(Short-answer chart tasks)
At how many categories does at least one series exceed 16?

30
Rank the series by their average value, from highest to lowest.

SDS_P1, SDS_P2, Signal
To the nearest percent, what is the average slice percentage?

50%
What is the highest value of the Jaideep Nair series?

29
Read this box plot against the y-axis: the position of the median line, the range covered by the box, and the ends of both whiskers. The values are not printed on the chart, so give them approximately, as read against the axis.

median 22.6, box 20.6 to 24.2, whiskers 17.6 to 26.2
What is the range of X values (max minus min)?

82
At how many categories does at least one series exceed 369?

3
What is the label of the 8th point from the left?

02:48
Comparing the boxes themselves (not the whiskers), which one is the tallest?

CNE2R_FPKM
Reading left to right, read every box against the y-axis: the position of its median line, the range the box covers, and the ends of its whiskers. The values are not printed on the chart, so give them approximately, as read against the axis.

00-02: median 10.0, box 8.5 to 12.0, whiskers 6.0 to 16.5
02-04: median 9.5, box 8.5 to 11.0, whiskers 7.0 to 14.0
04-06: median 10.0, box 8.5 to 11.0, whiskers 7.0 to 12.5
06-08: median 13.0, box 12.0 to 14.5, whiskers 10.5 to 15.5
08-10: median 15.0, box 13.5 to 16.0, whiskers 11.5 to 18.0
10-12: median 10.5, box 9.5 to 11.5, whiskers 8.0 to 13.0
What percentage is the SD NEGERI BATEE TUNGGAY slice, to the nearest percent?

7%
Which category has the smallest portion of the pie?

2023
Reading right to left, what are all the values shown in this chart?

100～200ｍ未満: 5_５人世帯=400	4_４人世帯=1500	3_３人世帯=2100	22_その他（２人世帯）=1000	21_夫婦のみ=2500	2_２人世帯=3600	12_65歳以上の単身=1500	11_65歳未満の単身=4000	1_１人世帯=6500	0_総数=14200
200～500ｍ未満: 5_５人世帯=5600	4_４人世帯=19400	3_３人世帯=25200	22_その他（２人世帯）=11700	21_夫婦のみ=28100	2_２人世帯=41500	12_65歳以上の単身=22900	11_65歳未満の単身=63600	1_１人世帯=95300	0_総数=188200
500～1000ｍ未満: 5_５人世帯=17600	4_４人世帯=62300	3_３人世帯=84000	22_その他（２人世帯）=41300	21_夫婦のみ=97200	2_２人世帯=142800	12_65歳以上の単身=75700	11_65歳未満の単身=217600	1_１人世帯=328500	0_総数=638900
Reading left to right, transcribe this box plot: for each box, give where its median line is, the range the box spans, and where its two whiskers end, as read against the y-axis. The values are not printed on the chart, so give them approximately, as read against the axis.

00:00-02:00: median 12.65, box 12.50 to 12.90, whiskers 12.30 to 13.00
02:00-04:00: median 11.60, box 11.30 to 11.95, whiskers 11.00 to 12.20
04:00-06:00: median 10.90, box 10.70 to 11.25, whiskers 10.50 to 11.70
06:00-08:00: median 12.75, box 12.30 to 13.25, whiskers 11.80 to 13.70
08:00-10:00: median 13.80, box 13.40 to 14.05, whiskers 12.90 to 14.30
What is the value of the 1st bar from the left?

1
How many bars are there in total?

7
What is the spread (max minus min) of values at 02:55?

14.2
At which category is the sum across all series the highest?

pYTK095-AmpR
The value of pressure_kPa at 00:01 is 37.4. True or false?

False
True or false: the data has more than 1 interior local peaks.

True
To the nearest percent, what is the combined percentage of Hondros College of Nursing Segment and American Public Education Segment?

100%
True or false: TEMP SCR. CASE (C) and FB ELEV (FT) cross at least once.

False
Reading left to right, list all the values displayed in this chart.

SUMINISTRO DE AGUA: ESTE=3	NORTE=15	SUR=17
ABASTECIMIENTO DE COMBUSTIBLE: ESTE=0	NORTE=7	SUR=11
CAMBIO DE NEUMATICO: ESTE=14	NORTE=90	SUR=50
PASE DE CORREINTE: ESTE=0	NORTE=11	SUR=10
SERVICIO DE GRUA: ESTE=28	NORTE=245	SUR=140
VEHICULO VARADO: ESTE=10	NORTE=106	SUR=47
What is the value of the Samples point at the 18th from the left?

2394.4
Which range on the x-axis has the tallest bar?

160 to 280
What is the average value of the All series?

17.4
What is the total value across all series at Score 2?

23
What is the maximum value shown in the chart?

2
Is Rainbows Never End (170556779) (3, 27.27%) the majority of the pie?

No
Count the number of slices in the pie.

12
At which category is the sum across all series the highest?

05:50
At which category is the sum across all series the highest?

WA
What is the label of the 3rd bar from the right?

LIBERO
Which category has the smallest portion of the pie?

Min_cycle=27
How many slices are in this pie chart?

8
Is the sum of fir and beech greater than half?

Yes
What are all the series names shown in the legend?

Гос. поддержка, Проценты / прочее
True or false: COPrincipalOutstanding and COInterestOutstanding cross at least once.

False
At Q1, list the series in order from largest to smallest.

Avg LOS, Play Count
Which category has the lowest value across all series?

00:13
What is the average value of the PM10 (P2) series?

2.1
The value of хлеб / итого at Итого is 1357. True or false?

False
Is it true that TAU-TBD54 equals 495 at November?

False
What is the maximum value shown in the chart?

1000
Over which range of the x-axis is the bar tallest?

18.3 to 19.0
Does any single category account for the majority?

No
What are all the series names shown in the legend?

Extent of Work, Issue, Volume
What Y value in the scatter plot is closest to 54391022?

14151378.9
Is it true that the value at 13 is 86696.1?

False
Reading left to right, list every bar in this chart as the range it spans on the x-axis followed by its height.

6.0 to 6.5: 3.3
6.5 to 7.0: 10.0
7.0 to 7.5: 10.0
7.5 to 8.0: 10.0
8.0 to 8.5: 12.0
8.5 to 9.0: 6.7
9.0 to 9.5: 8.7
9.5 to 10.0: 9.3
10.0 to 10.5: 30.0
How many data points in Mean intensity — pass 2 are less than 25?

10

### Assignment
Retype the whole listing above, line for line, without changing a single character.

### The completed task
At how many categories does at least one series exceed 16?

30
Rank the series by their average value, from highest to lowest.

SDS_P1, SDS_P2, Signal
To the nearest percent, what is the average slice percentage?

50%
What is the highest value of the Jaideep Nair series?

29
Read this box plot against the y-axis: the position of the median line, the range covered by the box, and the ends of both whiskers. The values are not printed on the chart, so give them approximately, as read against the axis.

median 22.6, box 20.6 to 24.2, whiskers 17.6 to 26.2
What is the range of X values (max minus min)?

82
At how many categories does at least one series exceed 369?

3
What is the label of the 8th point from the left?

02:48
Comparing the boxes themselves (not the whiskers), which one is the tallest?

CNE2R_FPKM
Reading left to right, read every box against the y-axis: the position of its median line, the range the box covers, and the ends of its whiskers. The values are not printed on the chart, so give them approximately, as read against the axis.

00-02: median 10.0, box 8.5 to 12.0, whiskers 6.0 to 16.5
02-04: median 9.5, box 8.5 to 11.0, whiskers 7.0 to 14.0
04-06: median 10.0, box 8.5 to 11.0, whiskers 7.0 to 12.5
06-08: median 13.0, box 12.0 to 14.5, whiskers 10.5 to 15.5
08-10: median 15.0, box 13.5 to 16.0, whiskers 11.5 to 18.0
10-12: median 10.5, box 9.5 to 11.5, whiskers 8.0 to 13.0
What percentage is the SD NEGERI BATEE TUNGGAY slice, to the nearest percent?

7%
Which category has the smallest portion of the pie?

2023
Reading right to left, what are all the values shown in this chart?

100～200ｍ未満: 5_５人世帯=400	4_４人世帯=1500	3_３人世帯=2100	22_その他（２人世帯）=1000	21_夫婦のみ=2500	2_２人世帯=3600	12_65歳以上の単身=1500	11_65歳未満の単身=4000	1_１人世帯=6500	0_総数=14200
200～500ｍ未満: 5_５人世帯=5600	4_４人世帯=19400	3_３人世帯=25200	22_その他（２人世帯）=11700	21_夫婦のみ=28100	2_２人世帯=41500	12_65歳以上の単身=22900	11_65歳未満の単身=63600	1_１人世帯=95300	0_総数=188200
500～1000ｍ未満: 5_５人世帯=17600	4_４人世帯=62300	3_３人世帯=84000	22_その他（２人世帯）=41300	21_夫婦のみ=97200	2_２人世帯=142800	12_65歳以上の単身=75700	11_65歳未満の単身=217600	1_１人世帯=328500	0_総数=638900
Reading left to right, transcribe this box plot: for each box, give where its median line is, the range the box spans, and where its two whiskers end, as read against the y-axis. The values are not printed on the chart, so give them approximately, as read against the axis.

00:00-02:00: median 12.65, box 12.50 to 12.90, whiskers 12.30 to 13.00
02:00-04:00: median 11.60, box 11.30 to 11.95, whiskers 11.00 to 12.20
04:00-06:00: median 10.90, box 10.70 to 11.25, whiskers 10.50 to 11.70
06:00-08:00: median 12.75, box 12.30 to 13.25, whiskers 11.80 to 13.70
08:00-10:00: median 13.80, box 13.40 to 14.05, whiskers 12.90 to 14.30
What is the value of the 1st bar from the left?

1
How many bars are there in total?

7
What is the spread (max minus min) of values at 02:55?

14.2
At which category is the sum across all series the highest?

pYTK095-AmpR
The value of pressure_kPa at 00:01 is 37.4. True or false?

False
True or false: the data has more than 1 interior local peaks.

True
To the nearest percent, what is the combined percentage of Hondros College of Nursing Segment and American Public Education Segment?

100%
True or false: TEMP SCR. CASE (C) and FB ELEV (FT) cross at least once.

False
Reading left to right, list all the values displayed in this chart.

SUMINISTRO DE AGUA: ESTE=3	NORTE=15	SUR=17
ABASTECIMIENTO DE COMBUSTIBLE: ESTE=0	NORTE=7	SUR=11
CAMBIO DE NEUMATICO: ESTE=14	NORTE=90	SUR=50
PASE DE CORREINTE: ESTE=0	NORTE=11	SUR=10
SERVICIO DE GRUA: ESTE=28	NORTE=245	SUR=140
VEHICULO VARADO: ESTE=10	NORTE=106	SUR=47
What is the value of the Samples point at the 18th from the left?

2394.4
Which range on the x-axis has the tallest bar?

160 to 280
What is the average value of the All series?

17.4
What is the total value across all series at Score 2?

23
What is the maximum value shown in the chart?

2
Is Rainbows Never End (170556779) (3, 27.27%) the majority of the pie?

No
Count the number of slices in the pie.

12
At which category is the sum across all series the highest?

05:50
At which category is the sum across all series the highest?

WA
What is the label of the 3rd bar from the right?

LIBERO
Which category has the smallest portion of the pie?

Min_cycle=27
How many slices are in this pie chart?

8
Is the sum of fir and beech greater than half?

Yes
What are all the series names shown in the legend?

Гос. поддержка, Проценты / прочее
True or false: COPrincipalOutstanding and COInterestOutstanding cross at least once.

False
At Q1, list the series in order from largest to smallest.

Avg LOS, Play Count
Which category has the lowest value across all series?

00:13
What is the average value of the PM10 (P2) series?

2.1
The value of хлеб / итого at Итого is 1357. True or false?

False
Is it true that TAU-TBD54 equals 495 at November?

False
What is the maximum value shown in the chart?

1000
Over which range of the x-axis is the bar tallest?

18.3 to 19.0
Does any single category account for the majority?

No
What are all the series names shown in the legend?

Extent of Work, Issue, Volume
What Y value in the scatter plot is closest to 54391022?

14151378.9
Is it true that the value at 13 is 86696.1?

False
Reading left to right, list every bar in this chart as the range it spans on the x-axis followed by its height.

6.0 to 6.5: 3.3
6.5 to 7.0: 10.0
7.0 to 7.5: 10.0
7.5 to 8.0: 10.0
8.0 to 8.5: 12.0
8.5 to 9.0: 6.7
9.0 to 9.5: 8.7
9.5 to 10.0: 9.3
10.0 to 10.5: 30.0
How many data points in Mean intensity — pass 2 are less than 25?

10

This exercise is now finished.